Exercise text:
******
The plaintiff previously stated that the already-disclosed opinions of Dr. Baillie and Professor Luce were complete and detailed. No new information has arisen since those opinions were disclosed. The plaintiff has failed to present any good reasons why the opinions once deemed complete are now in need of supplementing. The absence of such reasons lends credence to the defendants' argument that the plaintiff is seeking to strengthen the opinions only after the weaknesses thereof were illuminated during depositions.
Were the court to grant the plaintiff's motion, it would be rewarding a party who has repeatedly flaunted existing scheduling orders at the expense of parties who have attempted to comply with the orders and would skew the level playing field which the court must insure for all parties.
******
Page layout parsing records
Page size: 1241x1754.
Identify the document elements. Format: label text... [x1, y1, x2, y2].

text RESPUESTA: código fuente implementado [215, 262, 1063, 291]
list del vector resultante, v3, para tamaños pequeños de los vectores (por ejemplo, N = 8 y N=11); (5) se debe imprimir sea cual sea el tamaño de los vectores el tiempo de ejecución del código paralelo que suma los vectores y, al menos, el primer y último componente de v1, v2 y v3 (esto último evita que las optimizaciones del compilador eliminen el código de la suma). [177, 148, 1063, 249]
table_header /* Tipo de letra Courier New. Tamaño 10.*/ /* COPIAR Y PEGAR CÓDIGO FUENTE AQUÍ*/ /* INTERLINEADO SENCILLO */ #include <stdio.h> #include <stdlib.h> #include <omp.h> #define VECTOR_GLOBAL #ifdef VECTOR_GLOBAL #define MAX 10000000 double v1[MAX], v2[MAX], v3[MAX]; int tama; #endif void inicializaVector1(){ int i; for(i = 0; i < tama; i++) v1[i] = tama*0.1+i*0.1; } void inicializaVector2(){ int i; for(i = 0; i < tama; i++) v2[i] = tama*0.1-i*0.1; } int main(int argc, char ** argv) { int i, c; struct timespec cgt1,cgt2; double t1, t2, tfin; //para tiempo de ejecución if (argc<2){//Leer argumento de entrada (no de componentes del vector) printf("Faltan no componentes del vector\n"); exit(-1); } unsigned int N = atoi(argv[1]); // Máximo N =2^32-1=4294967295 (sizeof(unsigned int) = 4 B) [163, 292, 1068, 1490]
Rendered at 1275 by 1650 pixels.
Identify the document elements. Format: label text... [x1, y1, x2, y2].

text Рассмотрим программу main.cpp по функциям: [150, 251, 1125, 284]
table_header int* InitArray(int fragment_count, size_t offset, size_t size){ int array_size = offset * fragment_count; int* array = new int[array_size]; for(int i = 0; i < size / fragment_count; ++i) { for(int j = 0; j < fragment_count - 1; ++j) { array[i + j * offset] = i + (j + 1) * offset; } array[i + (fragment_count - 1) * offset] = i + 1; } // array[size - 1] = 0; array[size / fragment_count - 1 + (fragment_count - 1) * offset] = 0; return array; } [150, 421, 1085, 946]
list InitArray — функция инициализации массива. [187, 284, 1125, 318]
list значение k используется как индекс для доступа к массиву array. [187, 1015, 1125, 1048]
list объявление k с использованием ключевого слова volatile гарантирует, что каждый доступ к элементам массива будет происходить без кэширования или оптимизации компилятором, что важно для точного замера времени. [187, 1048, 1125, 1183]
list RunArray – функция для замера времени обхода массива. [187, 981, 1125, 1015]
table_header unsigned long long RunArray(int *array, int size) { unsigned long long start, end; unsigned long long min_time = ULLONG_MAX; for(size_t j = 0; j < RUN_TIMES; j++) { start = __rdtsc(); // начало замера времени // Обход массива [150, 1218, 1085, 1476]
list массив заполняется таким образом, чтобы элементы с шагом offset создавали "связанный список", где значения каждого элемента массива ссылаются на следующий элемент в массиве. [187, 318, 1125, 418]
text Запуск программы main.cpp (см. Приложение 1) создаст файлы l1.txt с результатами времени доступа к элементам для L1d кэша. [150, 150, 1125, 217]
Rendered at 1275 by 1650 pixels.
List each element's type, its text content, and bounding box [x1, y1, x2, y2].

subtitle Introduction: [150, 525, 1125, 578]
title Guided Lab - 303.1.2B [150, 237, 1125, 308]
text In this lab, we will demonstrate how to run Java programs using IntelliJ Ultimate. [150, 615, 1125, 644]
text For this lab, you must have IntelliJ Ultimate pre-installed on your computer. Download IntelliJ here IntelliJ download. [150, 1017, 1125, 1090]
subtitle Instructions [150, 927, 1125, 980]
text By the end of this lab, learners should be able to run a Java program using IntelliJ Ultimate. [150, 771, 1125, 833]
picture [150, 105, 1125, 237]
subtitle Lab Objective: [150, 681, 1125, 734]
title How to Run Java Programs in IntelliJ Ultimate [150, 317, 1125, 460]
******
Exercise directions: Resume the passage on the plaintiff's motion to supplement the expert opinions, starting right after its final sentence. The records are not needed for this work.

Task result:
For the foregoing reasons the plaintiff's Motion for Order re Experts dated March 21, 2007 is hereby denied. The plaintiff is limited to the opinions of his expert witnesses as they existed on September 25, 2006 and may not supplement, enlarge or offer new opinions which should have been disclosed on August 1, 2006 either directly or in the guise of a "rebuttal" opinion.